The recent medscape survey had em at the bottom again. I can’t remember what it was asking like either satisfaction or If you would recommend the specialty. We can all say our bit but in the end while survey data has its weakness what can’t be doubted is how we are at the bottom of nearly every single survey. Yes it’s that bad.
I hear and get why some are so down on EM but I guess its all your prospective.

I grew up dirt poor. Parents minimum wage working on the railroad and cleaning homes. No vacations, never seen the inside of a restaurant, driving beaters. Poor throughout med school.

Residency sucked but that 35K/yr made me feel middle class. Had a nice apt, car with AC, and money to buy discretionary stuff.

Attending and my 1st bi monthly paycheck was I think 7K. Did the math, with taxes taken out it came to about 225K/yr Was promised more but still happy to be making 225k/yr. 2nd bi monthly check was like 20K so ended up about 350k/yr. Felt like a Rockerfeller.

**EXTRACTED DATA:**
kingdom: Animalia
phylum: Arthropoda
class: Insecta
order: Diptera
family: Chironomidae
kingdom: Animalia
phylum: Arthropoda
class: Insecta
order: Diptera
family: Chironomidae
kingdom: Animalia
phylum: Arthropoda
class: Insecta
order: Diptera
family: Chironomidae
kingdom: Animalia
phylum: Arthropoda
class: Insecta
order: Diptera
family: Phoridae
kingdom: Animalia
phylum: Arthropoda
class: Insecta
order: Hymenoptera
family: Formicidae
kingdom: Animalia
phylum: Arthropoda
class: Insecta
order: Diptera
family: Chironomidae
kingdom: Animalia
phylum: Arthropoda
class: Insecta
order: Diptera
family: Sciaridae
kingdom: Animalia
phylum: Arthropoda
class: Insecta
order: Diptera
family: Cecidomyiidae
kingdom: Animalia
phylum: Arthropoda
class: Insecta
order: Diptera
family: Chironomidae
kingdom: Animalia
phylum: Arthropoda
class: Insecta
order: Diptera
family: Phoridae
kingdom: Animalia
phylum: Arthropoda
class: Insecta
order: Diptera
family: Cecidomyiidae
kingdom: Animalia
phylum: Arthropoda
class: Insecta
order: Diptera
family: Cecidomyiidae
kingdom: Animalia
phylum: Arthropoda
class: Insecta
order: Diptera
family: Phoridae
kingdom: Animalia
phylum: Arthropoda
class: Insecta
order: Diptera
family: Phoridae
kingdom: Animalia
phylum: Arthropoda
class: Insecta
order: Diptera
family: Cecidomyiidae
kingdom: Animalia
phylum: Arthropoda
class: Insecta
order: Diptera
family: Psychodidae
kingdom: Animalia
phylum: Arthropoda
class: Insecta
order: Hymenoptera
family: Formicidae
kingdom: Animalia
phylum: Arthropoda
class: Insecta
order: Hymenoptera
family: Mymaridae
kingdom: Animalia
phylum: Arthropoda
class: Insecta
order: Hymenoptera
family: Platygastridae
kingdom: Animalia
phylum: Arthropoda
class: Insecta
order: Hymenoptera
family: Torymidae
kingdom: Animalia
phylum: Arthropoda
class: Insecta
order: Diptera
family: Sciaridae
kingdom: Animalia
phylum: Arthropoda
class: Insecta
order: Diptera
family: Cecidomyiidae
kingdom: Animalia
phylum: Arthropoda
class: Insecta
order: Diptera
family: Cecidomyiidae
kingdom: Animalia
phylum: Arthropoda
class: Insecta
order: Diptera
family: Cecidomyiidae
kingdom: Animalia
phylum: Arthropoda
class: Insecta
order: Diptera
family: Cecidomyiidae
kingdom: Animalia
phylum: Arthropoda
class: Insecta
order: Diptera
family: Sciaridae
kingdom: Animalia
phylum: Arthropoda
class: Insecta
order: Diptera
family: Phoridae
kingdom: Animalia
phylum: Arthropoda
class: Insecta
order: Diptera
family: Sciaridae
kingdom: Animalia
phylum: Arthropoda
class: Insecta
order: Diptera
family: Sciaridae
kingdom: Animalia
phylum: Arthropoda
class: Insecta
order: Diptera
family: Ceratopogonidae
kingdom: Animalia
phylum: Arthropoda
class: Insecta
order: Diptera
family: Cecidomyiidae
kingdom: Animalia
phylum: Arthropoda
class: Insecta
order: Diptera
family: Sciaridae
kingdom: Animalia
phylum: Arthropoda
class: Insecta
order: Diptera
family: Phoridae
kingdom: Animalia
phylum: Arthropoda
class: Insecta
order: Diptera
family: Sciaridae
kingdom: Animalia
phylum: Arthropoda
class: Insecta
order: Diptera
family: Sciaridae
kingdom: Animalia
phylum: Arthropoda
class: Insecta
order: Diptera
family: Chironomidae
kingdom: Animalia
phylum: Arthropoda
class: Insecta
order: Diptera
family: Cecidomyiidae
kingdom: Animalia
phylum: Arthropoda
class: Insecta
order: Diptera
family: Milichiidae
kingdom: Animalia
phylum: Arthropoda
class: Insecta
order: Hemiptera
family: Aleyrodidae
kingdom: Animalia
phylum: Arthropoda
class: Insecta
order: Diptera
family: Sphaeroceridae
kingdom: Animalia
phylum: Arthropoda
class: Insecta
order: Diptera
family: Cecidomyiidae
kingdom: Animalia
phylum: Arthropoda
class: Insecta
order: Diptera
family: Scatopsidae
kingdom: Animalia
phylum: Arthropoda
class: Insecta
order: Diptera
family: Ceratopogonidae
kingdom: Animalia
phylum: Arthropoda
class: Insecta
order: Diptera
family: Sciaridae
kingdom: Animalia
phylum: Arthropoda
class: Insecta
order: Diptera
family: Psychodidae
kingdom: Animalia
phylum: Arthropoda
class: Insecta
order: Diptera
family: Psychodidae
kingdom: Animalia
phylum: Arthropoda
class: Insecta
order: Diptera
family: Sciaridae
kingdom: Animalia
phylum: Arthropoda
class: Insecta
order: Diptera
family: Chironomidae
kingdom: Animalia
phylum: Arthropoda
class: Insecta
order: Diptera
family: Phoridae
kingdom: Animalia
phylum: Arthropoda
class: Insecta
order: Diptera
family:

**PROBLEM SET:**
1/ According to the passage, why did the writer's estimate of annual attending pay rise from about 225K to about 350K? Answer in one to three sentences.
2/ Retype the text of the passage between "The recent medscape" and "buy discretionary stuff.", inclusive.
The listing was taken from a separate source.

**ANSWERS BELOW:**
1/ The writer based the first estimate of about 225K a year on the first bimonthly paycheck of roughly 7K after taxes. The second bimonthly check was about 20K, so the estimate ended up at about 350K a year.

2/
The recent medscape survey had em at the bottom again. I can’t remember what it was asking like either satisfaction or If you would recommend the specialty. We can all say our bit but in the end while survey data has its weakness what can’t be doubted is how we are at the bottom of nearly every single survey. Yes it’s that bad.
I hear and get why some are so down on EM but I guess its all your prospective.

I grew up dirt poor. Parents minimum wage working on the railroad and cleaning homes. No vacations, never seen the inside of a restaurant, driving beaters. Poor throughout med school.

Residency sucked but that 35K/yr made me feel middle class. Had a nice apt, car with AC, and money to buy discretionary stuff.